··· DATA EXTRACT ···

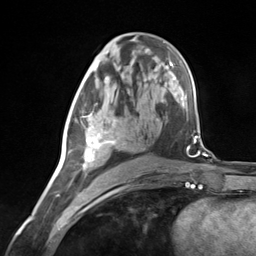
Breast MRI (dynamic contrast-enhanced), one axial slice; position 71 of 124 along the scan axis; cropped to one breast; dynamic contrast-enhanced series, time point 2 of 7 at this slice position (early post-contrast); 3 T; TE 1.8 ms, TR 4.7 ms; 256 × 256 image matrix. Female patient.
Outlined on this slice (semi-automatic segmentation, software-assisted and operator-edited):
- enhancing-tissue mask used for the functional tumour volume (all voxels passing the contrast-enhancement thresholds inside the analysis volume; usually the tumour): bounding box <70,103,116,168> (left, top, right, bottom; pixels)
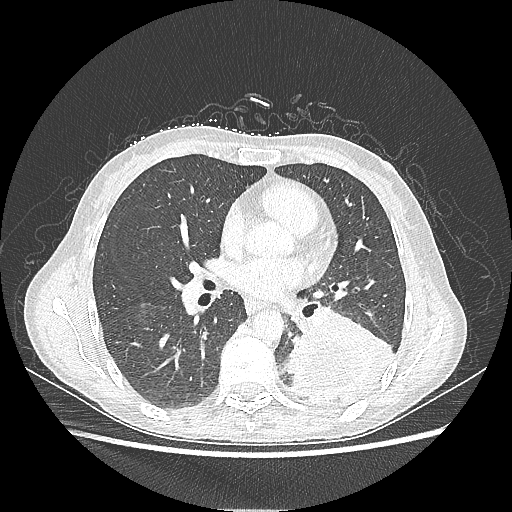
Chest CT, one axial slice. Position 112 of 220 along the scan axis. Reconstruction kernel LUNG. Lung window (W 1500 / L -600 HU). 1.25 mm slice thickness. 512 × 512 image matrix, field of view 360 × 360 mm. Female patient, age 53 years. From the clinical record (not read from this slice): clinical TNM (as recorded): T3 N0 M0.
Structures marked on this image (rectangle marked by the reading radiologist):
- lung tumour (recorded histology: adenocarcinoma): bounding box <284,306,398,414> (left, top, right, bottom; pixels)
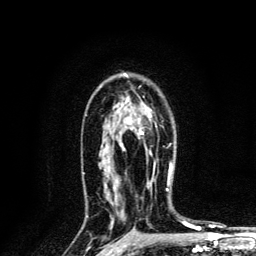
Breast MRI, one axial slice; position 87 of 134 along the scan axis; cropped to one breast; dynamic contrast-enhanced series, time point 2 of 6 at this slice position (early post-contrast); 3 T; TE 4.2 ms, TR 8.6 ms; 1.2 mm slice thickness; 256 × 256 image matrix, field of view 160 × 160 mm. Female patient.
Outlined on this slice (semi-automatically segmented with operator editing):
- enhancing-tissue mask used for the functional tumour volume (all voxels passing the contrast-enhancement thresholds inside the analysis volume; usually the tumour): bounding box <138,109,172,169> (left, top, right, bottom; pixels)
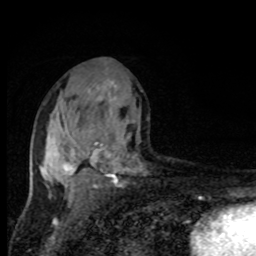
Breast MRI, one axial slice; slice 48 of 80 in the series (ordered by position); cropped to one breast; dynamic contrast-enhanced series, time point 2 of 8 at this slice position (early post-contrast); 1.5 T; TE 4.2 ms, TR 7 ms; 2 mm slice thickness; 256 × 256 image matrix. Female patient.
Outlined on this slice (semi-automatic segmentation, software-assisted and operator-edited):
- enhancing-tissue mask used for the functional tumour volume (all voxels passing the contrast-enhancement thresholds inside the analysis volume; usually the tumour): bounding box (x1, y1, x2, y2) in pixels: (40, 78, 128, 195)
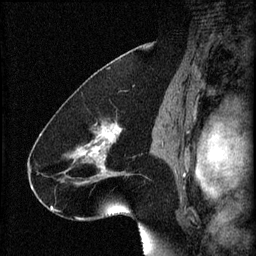
Breast MRI (dynamic contrast-enhanced), one sagittal slice. Slice 39 of 60 in the series (ordered by position). 3 images stored at this slice position (order not interpretable as contrast timing). 1.5 T. TE 4.2 ms, TR 8.2 ms. 2 mm slice thickness. 256 × 256 image matrix, field of view 180 × 180 mm. Female patient, age 41 years.
Outlined on this slice (semi-automatic segmentation, software-assisted and operator-edited):
- analysis volume of interest (the breast-tissue region the enhancement analysis was run in; not a lesion): box from (x=72, y=120) to (x=133, y=187) px
- tumour enhancement mask (voxels above the 70 % enhancement threshold inside the analysis volume of interest): (x=73, y=124)–(x=123, y=185)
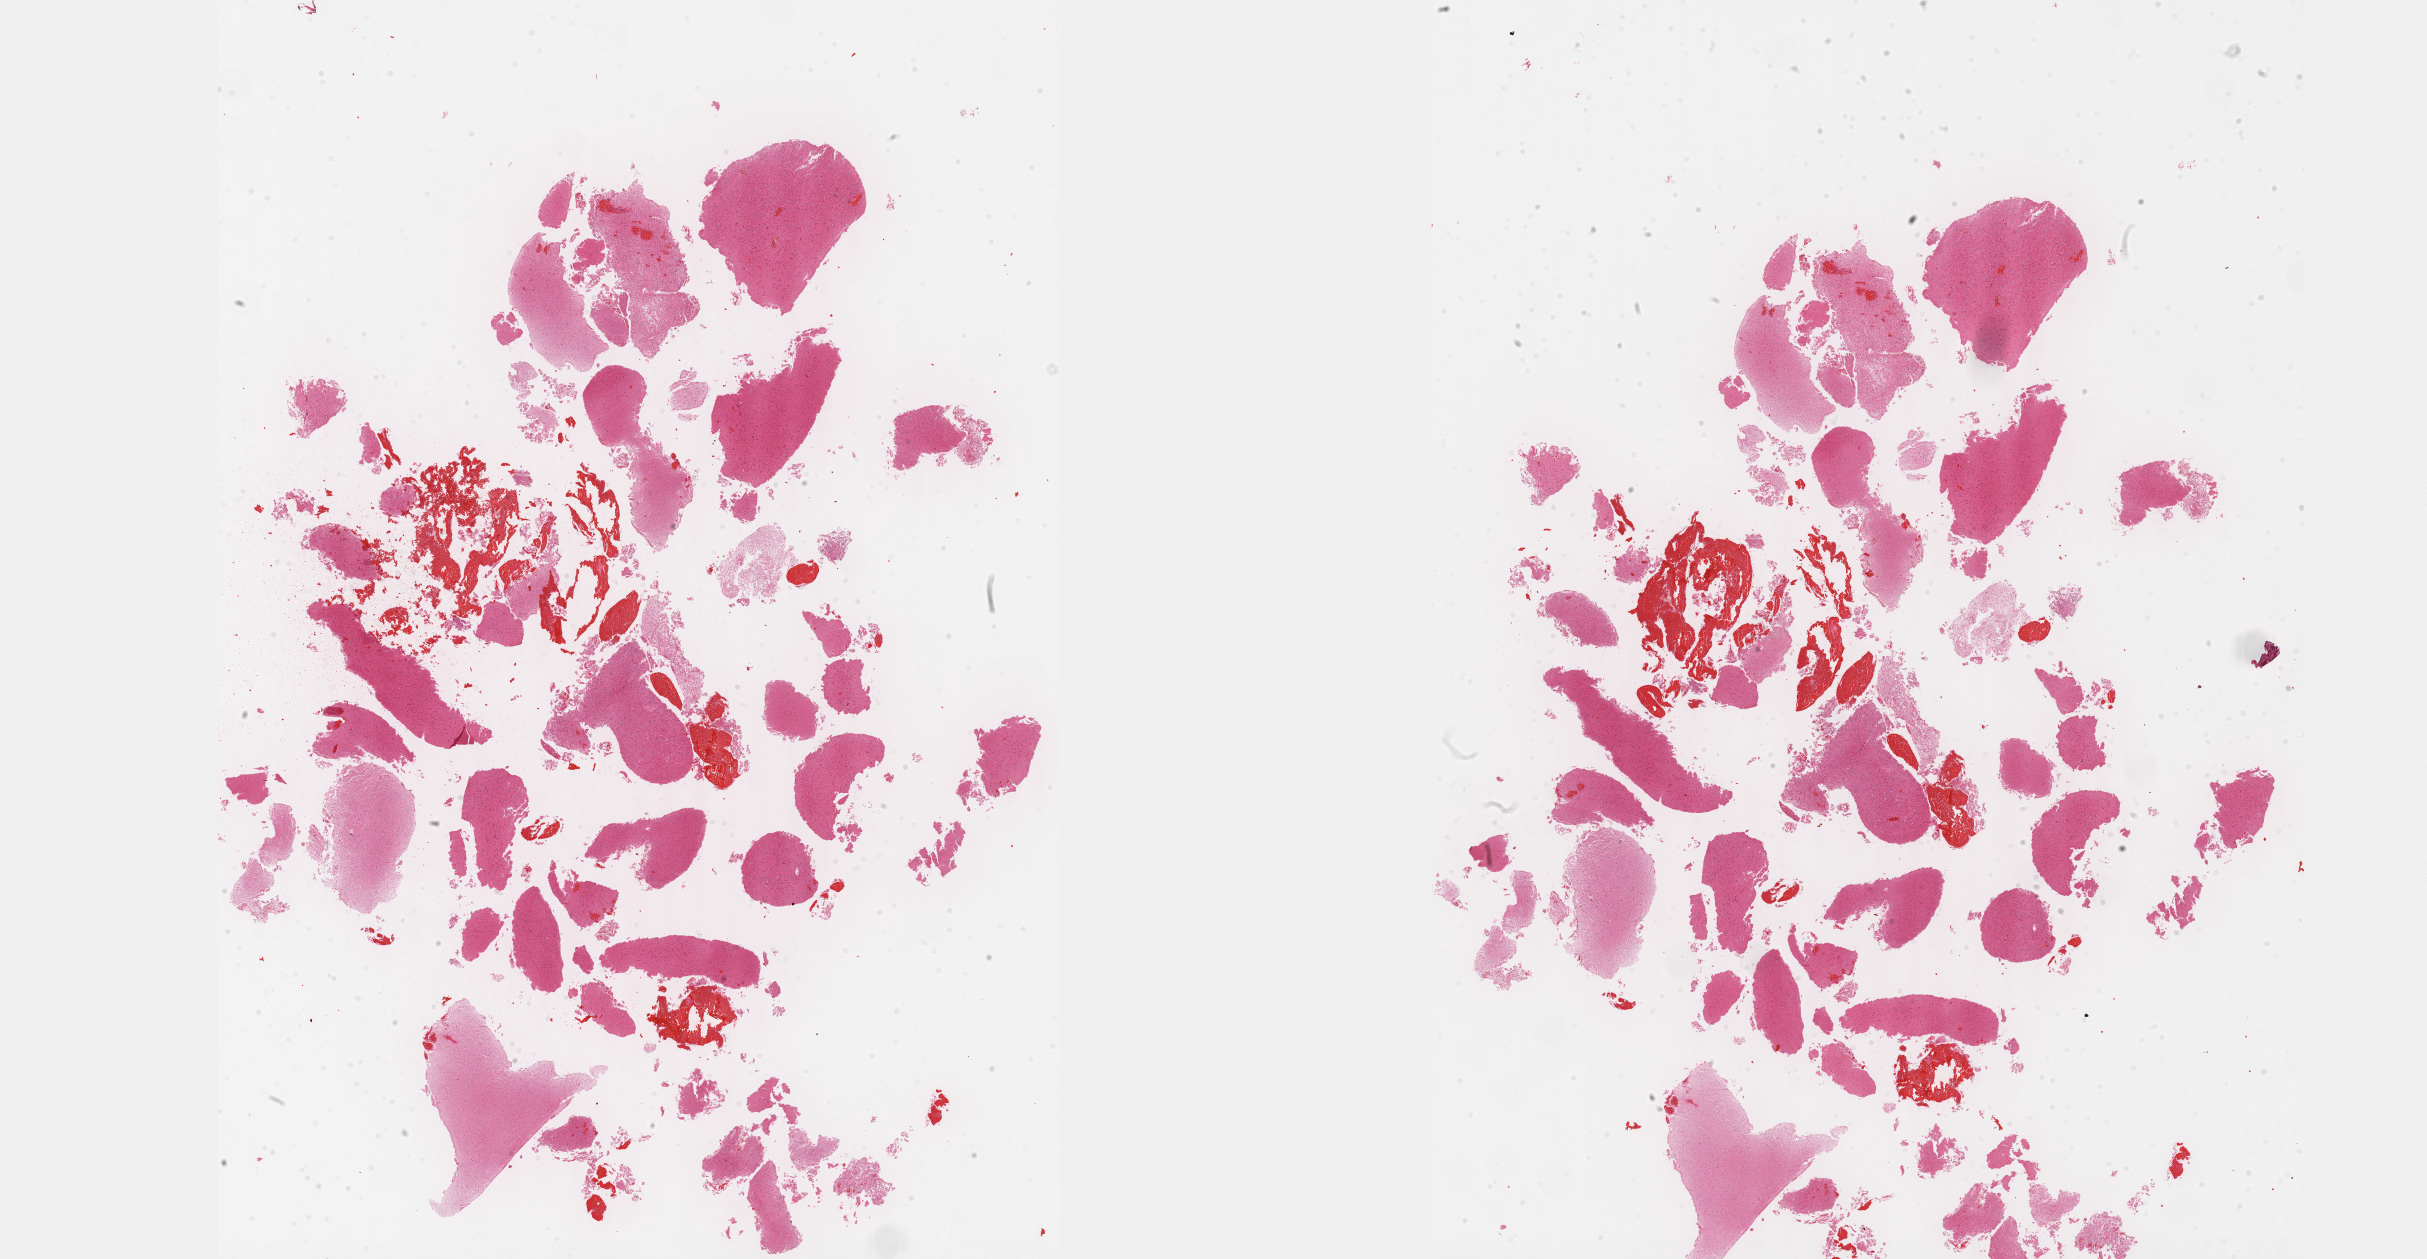
H&E whole-slide image, a low-resolution overview of the entire scanned area, about 39.2 x 20.4 mm, FFPE section, primary tumour sample from the brain. Male, age 44 years at initial diagnosis. Histologic grade: G2 (moderately differentiated).
Histologic diagnosis: Astrocytoma, NOS (cerebrum).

···

PROBLEM TO WORK ON: Print all the lines above again exactly, without any pictures.

TASK ANSWER:
Breast MRI (dynamic contrast-enhanced), one axial slice; position 71 of 124 along the scan axis; cropped to one breast; dynamic contrast-enhanced series, time point 2 of 7 at this slice position (early post-contrast); 3 T; TE 1.8 ms, TR 4.7 ms; 256 × 256 image matrix. Female patient.
Outlined on this slice (semi-automatic segmentation, software-assisted and operator-edited):
- enhancing-tissue mask used for the functional tumour volume (all voxels passing the contrast-enhancement thresholds inside the analysis volume; usually the tumour): bounding box <70,103,116,168> (left, top, right, bottom; pixels)
Chest CT, one axial slice. Position 112 of 220 along the scan axis. Reconstruction kernel LUNG. Lung window (W 1500 / L -600 HU). 1.25 mm slice thickness. 512 × 512 image matrix, field of view 360 × 360 mm. Female patient, age 53 years. From the clinical record (not read from this slice): clinical TNM (as recorded): T3 N0 M0.
Structures marked on this image (rectangle marked by the reading radiologist):
- lung tumour (recorded histology: adenocarcinoma): bounding box <284,306,398,414> (left, top, right, bottom; pixels)
Breast MRI, one axial slice; position 87 of 134 along the scan axis; cropped to one breast; dynamic contrast-enhanced series, time point 2 of 6 at this slice position (early post-contrast); 3 T; TE 4.2 ms, TR 8.6 ms; 1.2 mm slice thickness; 256 × 256 image matrix, field of view 160 × 160 mm. Female patient.
Outlined on this slice (semi-automatically segmented with operator editing):
- enhancing-tissue mask used for the functional tumour volume (all voxels passing the contrast-enhancement thresholds inside the analysis volume; usually the tumour): bounding box <138,109,172,169> (left, top, right, bottom; pixels)
Breast MRI, one axial slice; slice 48 of 80 in the series (ordered by position); cropped to one breast; dynamic contrast-enhanced series, time point 2 of 8 at this slice position (early post-contrast); 1.5 T; TE 4.2 ms, TR 7 ms; 2 mm slice thickness; 256 × 256 image matrix. Female patient.
Outlined on this slice (semi-automatic segmentation, software-assisted and operator-edited):
- enhancing-tissue mask used for the functional tumour volume (all voxels passing the contrast-enhancement thresholds inside the analysis volume; usually the tumour): bounding box (x1, y1, x2, y2) in pixels: (40, 78, 128, 195)
Breast MRI (dynamic contrast-enhanced), one sagittal slice. Slice 39 of 60 in the series (ordered by position). 3 images stored at this slice position (order not interpretable as contrast timing). 1.5 T. TE 4.2 ms, TR 8.2 ms. 2 mm slice thickness. 256 × 256 image matrix, field of view 180 × 180 mm. Female patient, age 41 years.
Outlined on this slice (semi-automatic segmentation, software-assisted and operator-edited):
- analysis volume of interest (the breast-tissue region the enhancement analysis was run in; not a lesion): box from (x=72, y=120) to (x=133, y=187) px
- tumour enhancement mask (voxels above the 70 % enhancement threshold inside the analysis volume of interest): (x=73, y=124)–(x=123, y=185)
H&E whole-slide image, a low-resolution overview of the entire scanned area, about 39.2 x 20.4 mm, FFPE section, primary tumour sample from the brain. Male, age 44 years at initial diagnosis. Histologic grade: G2 (moderately differentiated).
Histologic diagnosis: Astrocytoma, NOS (cerebrum).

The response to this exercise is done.